_Page extract_
========================

I built a thermostat controlling system because we regularly forgot to turn off the heating when opening the window in the same room. The system turns off the heating in the room when the window is opened and turns it on again after the window is closed again. And since I was at it, I also added the feature to control each thermostat in the apartment with the mobile phone.


The problem my family had was this: when ventilating the room in the morning (or when needed) more often we forgot to turn off the heating. And if it is cold outside, this is a really bad habit. Not only for the costs of the energy that is wasted, but in regards to our global heating crisis this definitely has to stop. We tried different stuff to get rid of this bad habit, however, this did not work for long. After a while, when your head is back in the "So, what is my TODO-list for today?"-mode in the morning, we forgot the heating again. So, a more clever solution is needed.


When planing this, I had to consider the network and things I already had installed at home. In every room in my apartment I have a Raspberry Pi running connected to the network. Additionally, I already have magnetic switches on each window as part of the alarm system. The switches are connected to the Raspberry Pis. Hence, I only need thermostats that can communicate with the Raspberry Pis. Since version 3 of the Pi has Bluetooth built-in, I searched for Bluetooth LE compatible thermostats which I can talk to. The only thermostats fitting this requirement were the Eqiva Bluetooth Smart Thermostats (model 141771E0). Furthermore, there is a Python library which can communicate with these thermostats. This makes life way easier. For all Raspberry Pis below version 3, I just bought a USB Bluetooth adapter.

So, the overall hardware requirements for this project were:

  • Raspberry Pi (lower than version 3 additional Bluetooth USB adapter)

  • Eqiva Bluetooth Smart Thermostats (model 141771E0)

========================

Stored entries
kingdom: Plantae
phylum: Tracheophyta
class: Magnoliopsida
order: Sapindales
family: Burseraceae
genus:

========================

_Tasks for this exercise_
**A)** Using the thermostat text, answer these questions:
(i) What does the system do to a room's heating after the window is closed again?
(ii) What was already fitted on each window as part of the alarm system?
(iii) What did the author buy for Raspberry Pis below version 3?
**B)** Summarize the thermostat text in two sentences.
**C)** Go on with the thermostat text from the point where it stops.

_Written answers_
**A)**
(i) It turns the heating on again.
(ii) Magnetic switches.
(iii) A USB Bluetooth adapter.

**B)** Because the family often forgot to turn off the heating while ventilating a room, the author built a system that switches a room's heating off when its window is opened and back on once it is closed, and also added control of each thermostat by mobile phone. Since every room already had a networked Raspberry Pi connected to the alarm system's magnetic window switches, the author chose the Eqiva Bluetooth Smart Thermostats (model 141771E0), which a Python library can communicate with, and bought USB Bluetooth adapters for Pis below version 3.

**C)**
  • Magnetic switches for each window

However, hardware alone does not help us much. We need software which glues together everything. Since I run an AlertR setup at home, it was an obvious choice to hijack this environment to control the thermostats. The AlertR infrastructure already monitors and communicates every sensor state in the apartment so I can use it to transfer the temperature of the thermostats. AlertR was not directly built for this purpose, however, its design allows us to easily integrate the thermostats into it. On a high-level, the infrastructure we want to build looks like the following:

Local Thermostat Controlling

Before we can start integrating the thermostats in the AlertR infrastructure, we have to build something that is able to talk to the thermostats. I implemented a small service that communicates with the thermostats (if we want to be fancy we can call it "micro service" ;-) ). This service takes commands via a local FIFO file such as changing the temperature or reacting to an open window. We can easily instrument this with AlertR by executing local scripts that write into this FIFO file on triggered events. However, somehow this service has to tell AlertR about the current state of the thermostat (such as temperature or battery state). For this, AlertR offers the possibility to take sensor readings via a local FIFO file. In short, the AlertR infrastructure and the thermostat service communicate with each other via FIFO files on the local host.

Infrastructure Design

AlertR groups events into AlertLevels. The setup we want to create has actually two types of events we have to react on: window open/close and set temperature. The AlertR infrastructure design looks like the following:

On first glance, this seems really complicated. But it is not. Let us go through it step by step.

First, we start with the window open/close event. The window sensor (top left in the image) gives the AlertR sensor client running on the Raspberry Pi the signal that the window was opened/closed. This sensor transmits the information to the AlertR server. The window open/close event is part of AlertLevel1 which then triggers the event. It is transmitted to the AlertR executer client which then writes into the FIFO file of the thermostat service that the window was opened/closed. The thermostat service then turns off/on the heating by setting the temperature accordingly. This is everything we need to react to an window open/close event.

Before we start to look into how the temperature is controlled, let us take a look at how the temperature of the thermostat is processed by AlertR. The thermostat service reads periodically the temperature from the thermostat and writes this information into a FIFO file of an AlertR sensor (bottom left in the image). This information is transfered to the AlertR server which stores it. AlertR uses manager clients to control it. One of these manager clients keeps a copy of the system data in a database to share it with external components. For example, a website can read this data and display it. In this case, a small website shows the temperatures of the thermostats.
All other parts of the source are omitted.